▶ **REQUIRED ACTION**
Reproduce the text read from each of the rows below, line for line and unchanged. Leave the pictures out of your answer.

(RAW DATA)

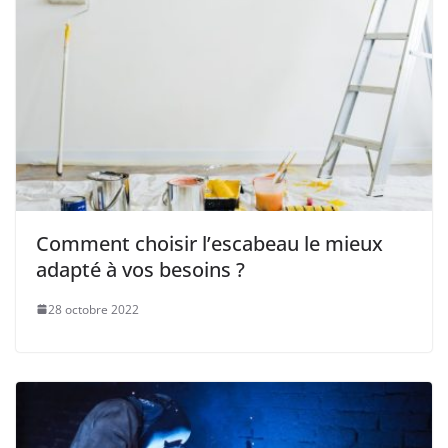
Comment choisir l’escabeau le mieux
adapté à vos besoins ?
28 octobre 2022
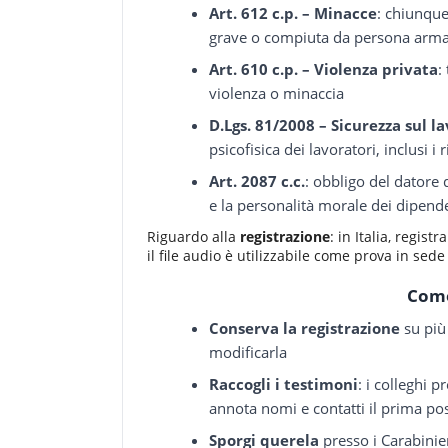
Art. 612 c.p. – Minacce
: chiunque
grave o compiuta da persona arma
Art. 610 c.p. – Violenza privata
:
violenza o minaccia
D.Lgs. 81/2008 – Sicurezza sul l
psicofisica dei lavoratori, inclusi 
Art. 2087 c.c.
: obbligo del datore d
e la personalità morale dei dipend
Riguardo alla
registrazione
: in Italia, regis
il file audio è utilizzabile come prova in sede
Come
Conserva la registrazione
su più 
modificarla
Raccogli i testimoni
: i colleghi 
annota nomi e contatti il prima pos
Sporgi querela
presso i Carabinier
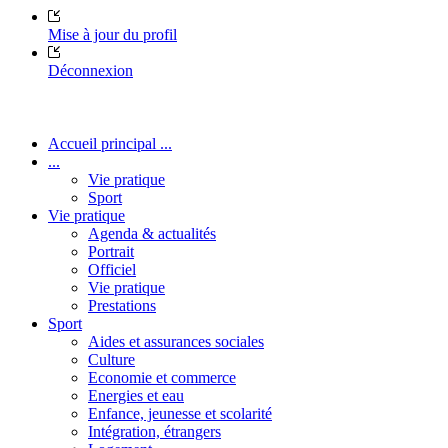
Mise à jour du profil
Déconnexion
Accueil principal ...
...
Vie pratique
Sport
Vie pratique
Agenda & actualités
Portrait
Officiel
Vie pratique
Prestations
Sport
Aides et assurances sociales
Culture
Economie et commerce
Energies et eau
Enfance, jeunesse et scolarité
Intégration, étrangers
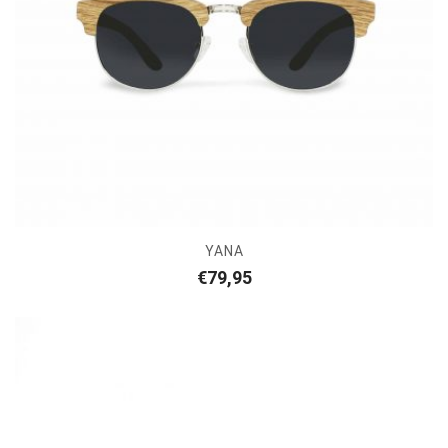
YANA
€
79,95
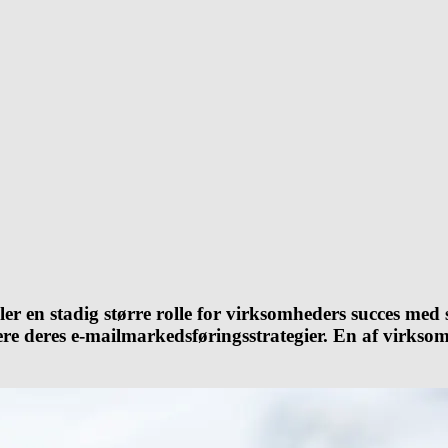
r en stadig større rolle for virksomheders succes med 
re deres e-mailmarkedsføringsstrategier. En af virksom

(End RAW DATA)

▶ **RESULT BELOW**
Comment choisir l’escabeau le mieux
adapté à vos besoins ?
28 octobre 2022
Art. 612 c.p. – Minacce
: chiunque
grave o compiuta da persona arma
Art. 610 c.p. – Violenza privata
:
violenza o minaccia
D.Lgs. 81/2008 – Sicurezza sul l
psicofisica dei lavoratori, inclusi 
Art. 2087 c.c.
: obbligo del datore d
e la personalità morale dei dipend
Riguardo alla
registrazione
: in Italia, regis
il file audio è utilizzabile come prova in sede
Come
Conserva la registrazione
su più 
modificarla
Raccogli i testimoni
: i colleghi 
annota nomi e contatti il prima pos
Sporgi querela
presso i Carabinier
Mise à jour du profil
Déconnexion
Accueil principal ...
...
Vie pratique
Sport
Vie pratique
Agenda & actualités
Portrait
Officiel
Vie pratique
Prestations
Sport
Aides et assurances sociales
Culture
Economie et commerce
Energies et eau
Enfance, jeunesse et scolarité
Intégration, étrangers
YANA
€
79,95
r en stadig større rolle for virksomheders succes med 
re deres e-mailmarkedsføringsstrategier. En af virksom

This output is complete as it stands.